-- START --

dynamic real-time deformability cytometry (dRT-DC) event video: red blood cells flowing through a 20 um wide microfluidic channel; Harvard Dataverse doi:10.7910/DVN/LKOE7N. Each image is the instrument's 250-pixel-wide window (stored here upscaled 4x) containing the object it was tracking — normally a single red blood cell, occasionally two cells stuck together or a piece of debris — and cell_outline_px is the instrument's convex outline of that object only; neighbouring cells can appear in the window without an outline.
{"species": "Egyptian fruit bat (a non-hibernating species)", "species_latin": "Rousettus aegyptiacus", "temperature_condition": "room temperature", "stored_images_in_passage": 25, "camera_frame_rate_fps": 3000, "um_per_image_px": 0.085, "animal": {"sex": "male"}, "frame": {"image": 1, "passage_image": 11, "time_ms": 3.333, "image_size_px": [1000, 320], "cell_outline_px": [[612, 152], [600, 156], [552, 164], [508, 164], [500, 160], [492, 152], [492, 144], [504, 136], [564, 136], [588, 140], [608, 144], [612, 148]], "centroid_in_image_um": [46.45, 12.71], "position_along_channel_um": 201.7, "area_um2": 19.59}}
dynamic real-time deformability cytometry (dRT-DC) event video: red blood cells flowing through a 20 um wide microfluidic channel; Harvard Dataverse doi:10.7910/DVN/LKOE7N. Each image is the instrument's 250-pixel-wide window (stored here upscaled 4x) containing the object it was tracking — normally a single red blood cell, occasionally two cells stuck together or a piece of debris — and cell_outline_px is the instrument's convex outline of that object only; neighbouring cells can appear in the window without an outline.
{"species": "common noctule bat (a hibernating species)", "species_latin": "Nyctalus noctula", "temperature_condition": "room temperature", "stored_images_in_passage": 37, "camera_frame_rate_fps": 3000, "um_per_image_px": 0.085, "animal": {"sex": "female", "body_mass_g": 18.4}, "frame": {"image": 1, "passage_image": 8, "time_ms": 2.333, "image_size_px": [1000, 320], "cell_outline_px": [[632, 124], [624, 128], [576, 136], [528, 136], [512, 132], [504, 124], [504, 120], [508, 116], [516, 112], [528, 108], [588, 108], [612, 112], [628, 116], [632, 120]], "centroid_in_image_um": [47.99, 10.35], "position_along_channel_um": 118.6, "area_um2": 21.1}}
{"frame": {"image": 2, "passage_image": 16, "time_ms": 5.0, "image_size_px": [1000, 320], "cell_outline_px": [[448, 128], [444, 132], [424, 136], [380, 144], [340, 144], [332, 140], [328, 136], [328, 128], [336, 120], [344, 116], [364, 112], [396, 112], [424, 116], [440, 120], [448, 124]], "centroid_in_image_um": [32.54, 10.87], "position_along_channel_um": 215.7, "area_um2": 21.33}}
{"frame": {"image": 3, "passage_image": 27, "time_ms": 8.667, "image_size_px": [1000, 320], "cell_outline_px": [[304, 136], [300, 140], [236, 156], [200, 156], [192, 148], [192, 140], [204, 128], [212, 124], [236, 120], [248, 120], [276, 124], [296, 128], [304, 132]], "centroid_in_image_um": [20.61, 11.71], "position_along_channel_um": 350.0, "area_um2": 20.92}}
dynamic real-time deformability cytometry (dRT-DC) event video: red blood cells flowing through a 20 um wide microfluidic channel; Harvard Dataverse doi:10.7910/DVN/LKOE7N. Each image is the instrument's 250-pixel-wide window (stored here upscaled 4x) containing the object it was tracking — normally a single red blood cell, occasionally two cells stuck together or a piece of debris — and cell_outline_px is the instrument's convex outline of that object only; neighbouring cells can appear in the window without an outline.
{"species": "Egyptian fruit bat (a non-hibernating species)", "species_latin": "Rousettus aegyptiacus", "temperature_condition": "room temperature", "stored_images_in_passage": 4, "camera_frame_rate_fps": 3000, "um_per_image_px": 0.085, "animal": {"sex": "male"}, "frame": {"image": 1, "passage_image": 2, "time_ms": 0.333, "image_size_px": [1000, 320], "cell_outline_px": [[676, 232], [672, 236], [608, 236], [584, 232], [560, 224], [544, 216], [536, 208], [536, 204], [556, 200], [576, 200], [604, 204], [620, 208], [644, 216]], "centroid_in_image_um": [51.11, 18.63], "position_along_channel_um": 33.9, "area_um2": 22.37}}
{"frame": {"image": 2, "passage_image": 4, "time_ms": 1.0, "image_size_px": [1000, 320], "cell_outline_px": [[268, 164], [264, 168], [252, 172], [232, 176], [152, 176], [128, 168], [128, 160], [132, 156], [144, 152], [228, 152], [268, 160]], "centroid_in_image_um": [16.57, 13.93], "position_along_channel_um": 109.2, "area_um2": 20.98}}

-- END --

Return every record, word for word.

-- TASK OUTPUT --
dynamic real-time deformability cytometry (dRT-DC) event video: red blood cells flowing through a 20 um wide microfluidic channel; Harvard Dataverse doi:10.7910/DVN/LKOE7N. Each image is the instrument's 250-pixel-wide window (stored here upscaled 4x) containing the object it was tracking — normally a single red blood cell, occasionally two cells stuck together or a piece of debris — and cell_outline_px is the instrument's convex outline of that object only; neighbouring cells can appear in the window without an outline.
{"species": "Egyptian fruit bat (a non-hibernating species)", "species_latin": "Rousettus aegyptiacus", "temperature_condition": "room temperature", "stored_images_in_passage": 25, "camera_frame_rate_fps": 3000, "um_per_image_px": 0.085, "animal": {"sex": "male"}, "frame": {"image": 1, "passage_image": 11, "time_ms": 3.333, "image_size_px": [1000, 320], "cell_outline_px": [[612, 152], [600, 156], [552, 164], [508, 164], [500, 160], [492, 152], [492, 144], [504, 136], [564, 136], [588, 140], [608, 144], [612, 148]], "centroid_in_image_um": [46.45, 12.71], "position_along_channel_um": 201.7, "area_um2": 19.59}}
dynamic real-time deformability cytometry (dRT-DC) event video: red blood cells flowing through a 20 um wide microfluidic channel; Harvard Dataverse doi:10.7910/DVN/LKOE7N. Each image is the instrument's 250-pixel-wide window (stored here upscaled 4x) containing the object it was tracking — normally a single red blood cell, occasionally two cells stuck together or a piece of debris — and cell_outline_px is the instrument's convex outline of that object only; neighbouring cells can appear in the window without an outline.
{"species": "common noctule bat (a hibernating species)", "species_latin": "Nyctalus noctula", "temperature_condition": "room temperature", "stored_images_in_passage": 37, "camera_frame_rate_fps": 3000, "um_per_image_px": 0.085, "animal": {"sex": "female", "body_mass_g": 18.4}, "frame": {"image": 1, "passage_image": 8, "time_ms": 2.333, "image_size_px": [1000, 320], "cell_outline_px": [[632, 124], [624, 128], [576, 136], [528, 136], [512, 132], [504, 124], [504, 120], [508, 116], [516, 112], [528, 108], [588, 108], [612, 112], [628, 116], [632, 120]], "centroid_in_image_um": [47.99, 10.35], "position_along_channel_um": 118.6, "area_um2": 21.1}}
{"frame": {"image": 2, "passage_image": 16, "time_ms": 5.0, "image_size_px": [1000, 320], "cell_outline_px": [[448, 128], [444, 132], [424, 136], [380, 144], [340, 144], [332, 140], [328, 136], [328, 128], [336, 120], [344, 116], [364, 112], [396, 112], [424, 116], [440, 120], [448, 124]], "centroid_in_image_um": [32.54, 10.87], "position_along_channel_um": 215.7, "area_um2": 21.33}}
{"frame": {"image": 3, "passage_image": 27, "time_ms": 8.667, "image_size_px": [1000, 320], "cell_outline_px": [[304, 136], [300, 140], [236, 156], [200, 156], [192, 148], [192, 140], [204, 128], [212, 124], [236, 120], [248, 120], [276, 124], [296, 128], [304, 132]], "centroid_in_image_um": [20.61, 11.71], "position_along_channel_um": 350.0, "area_um2": 20.92}}
dynamic real-time deformability cytometry (dRT-DC) event video: red blood cells flowing through a 20 um wide microfluidic channel; Harvard Dataverse doi:10.7910/DVN/LKOE7N. Each image is the instrument's 250-pixel-wide window (stored here upscaled 4x) containing the object it was tracking — normally a single red blood cell, occasionally two cells stuck together or a piece of debris — and cell_outline_px is the instrument's convex outline of that object only; neighbouring cells can appear in the window without an outline.
{"species": "Egyptian fruit bat (a non-hibernating species)", "species_latin": "Rousettus aegyptiacus", "temperature_condition": "room temperature", "stored_images_in_passage": 4, "camera_frame_rate_fps": 3000, "um_per_image_px": 0.085, "animal": {"sex": "male"}, "frame": {"image": 1, "passage_image": 2, "time_ms": 0.333, "image_size_px": [1000, 320], "cell_outline_px": [[676, 232], [672, 236], [608, 236], [584, 232], [560, 224], [544, 216], [536, 208], [536, 204], [556, 200], [576, 200], [604, 204], [620, 208], [644, 216]], "centroid_in_image_um": [51.11, 18.63], "position_along_channel_um": 33.9, "area_um2": 22.37}}
{"frame": {"image": 2, "passage_image": 4, "time_ms": 1.0, "image_size_px": [1000, 320], "cell_outline_px": [[268, 164], [264, 168], [252, 172], [232, 176], [152, 176], [128, 168], [128, 160], [132, 156], [144, 152], [228, 152], [268, 160]], "centroid_in_image_um": [16.57, 13.93], "position_along_channel_um": 109.2, "area_um2": 20.98}}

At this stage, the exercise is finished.